* [Quoted passage]:

*** Begin section ***

Evaluating the sources and practices for Treblinka in any case requires considering the whole of the GG + Bialystok District due to German documents (Hoefle telegram, Korherr, Diensttagebuch); the Polish and Polish Jewish underground reportage and documentation widens that to the whole of Poland, as does the postwar Central Jewish Historical Commission, Polish Main Commission and Soviet Extraordinary Commission investigations for regions seeing deportations to Treblinka and the other Reinhard camps; the same with the West and East German plus Austrian trials; Soviet cases against Trawnikis, and more.
Vasily Grossman's Hell of Treblinka has to be evaluated alongside the entire Jewish Antifascist Committee documentation and reporting effort including the 'Black Book' project, his visit to the Treblinka area warrants comparison with Ilya Ehrenburg visiting Belarus and Minsk around the same time, including thus Maly Trostinets, as well as the Soviet and western reporters and film-makers reporting on Majdanek, plus the other reports on Sobibor and Belzec from this time. All of which has to pay attention to the context of the Warsaw Uprising and the subtle distortions of Soviet discourses supressing the Jewishness of victims at Majdanek (while also cutting 1005 survivor Reznik from the films produced that shifted attention to Majdanek from the other camp sites liberated in summer 1944).
The overlaps and entanglements indicated above are frequently mentioned in conventional histories and studies whether 'in general' or specific to the sub-aspect, or indeed the Reinhard camps or Treblinka 'directly', as well as biographies of hands-on protagonists.
It's of course possible that the many hundreds of conventional historians and authors who've crowd-sourced the details and sources of all of the overlaps, entanglements and key themes, as well as the various geographers, archaeologists and others who've added further details on the direct sites, all missed something that only you, the pseudonymous PrudentRegret, have spotted, but this seems unlikely, especially if you fail to engage with all of the sources from 1941 to the 21st Century that mention Treblinka directly.
Only a few were alluded to above, but they're all pretty central - Hoefle, Korherr, Wolff-Ganzenmueller, the Stroop report - and the kinds of things which bombsaway and others will always remember whenever you try spinning up your latest hot take.
On balance, it's surely less of a waste of everybody's time, including your own, to put the damn camp into context since there's literally nothing you can do to stop others from doing exactly that, or reading books that do so, and remembering the overlaps, entanglements and comparisons you often so studiously avoid.
But hey, I'm happy to ignore you if you'll accept that your failure to integrate T4 into your analysis means your entire argument is stillborn from the outset. THAT is a hurdle that MUST be cleared, since the German SS personnel at Treblinka are so very clearly part of the core story.
Josef Hirtreiter had served at Hadamar and later served at Sobibor and in Trieste. His pretense about 'Malkinia' did not survive his 1951 trial or stand up in court, indeed the statement to the Americans from him pretending he was at Malkinia is available in a 'Cases Not Tried' file about *Treblinka*, so the Americans saw through his s--- in the 1940s.

*** End section ***

* [Required actions]:
A) In the Treblinka passage, repeat everything from "The overlaps and" down to "mention Treblinka directly.".
B) Translate this sentence from the Treblinka passage into Spanish: "Josef Hirtreiter had served at Hadamar and later served at Sobibor and in Trieste."
The listing that comes after this point plays no part in the work.

* [Source data]:
*** Begin section ***

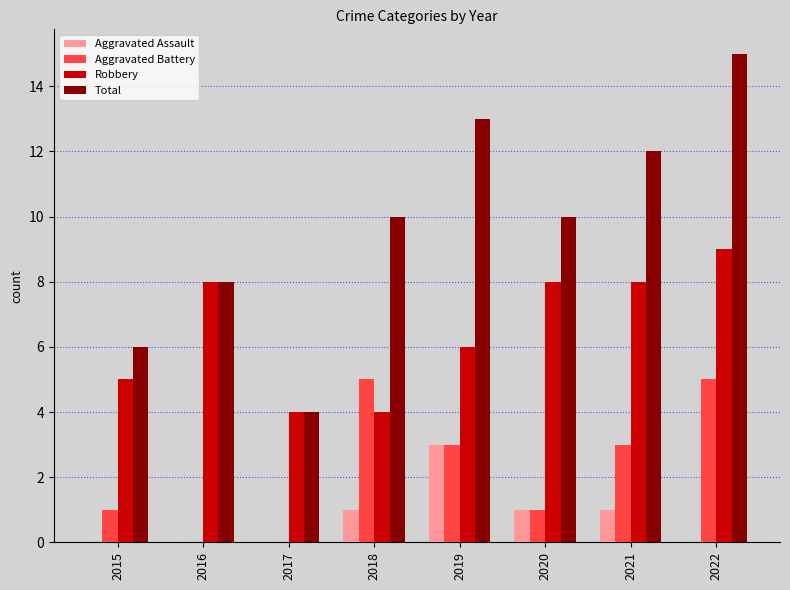

The Robbery series shows 8 at 2016. True or false?

True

*** End section ***

* [Solved tasks]:
A)
The overlaps and entanglements indicated above are frequently mentioned in conventional histories and studies whether 'in general' or specific to the sub-aspect, or indeed the Reinhard camps or Treblinka 'directly', as well as biographies of hands-on protagonists.
It's of course possible that the many hundreds of conventional historians and authors who've crowd-sourced the details and sources of all of the overlaps, entanglements and key themes, as well as the various geographers, archaeologists and others who've added further details on the direct sites, all missed something that only you, the pseudonymous PrudentRegret, have spotted, but this seems unlikely, especially if you fail to engage with all of the sources from 1941 to the 21st Century that mention Treblinka directly.

B) Josef Hirtreiter había servido en Hadamar y más tarde sirvió en Sobibor y en Trieste.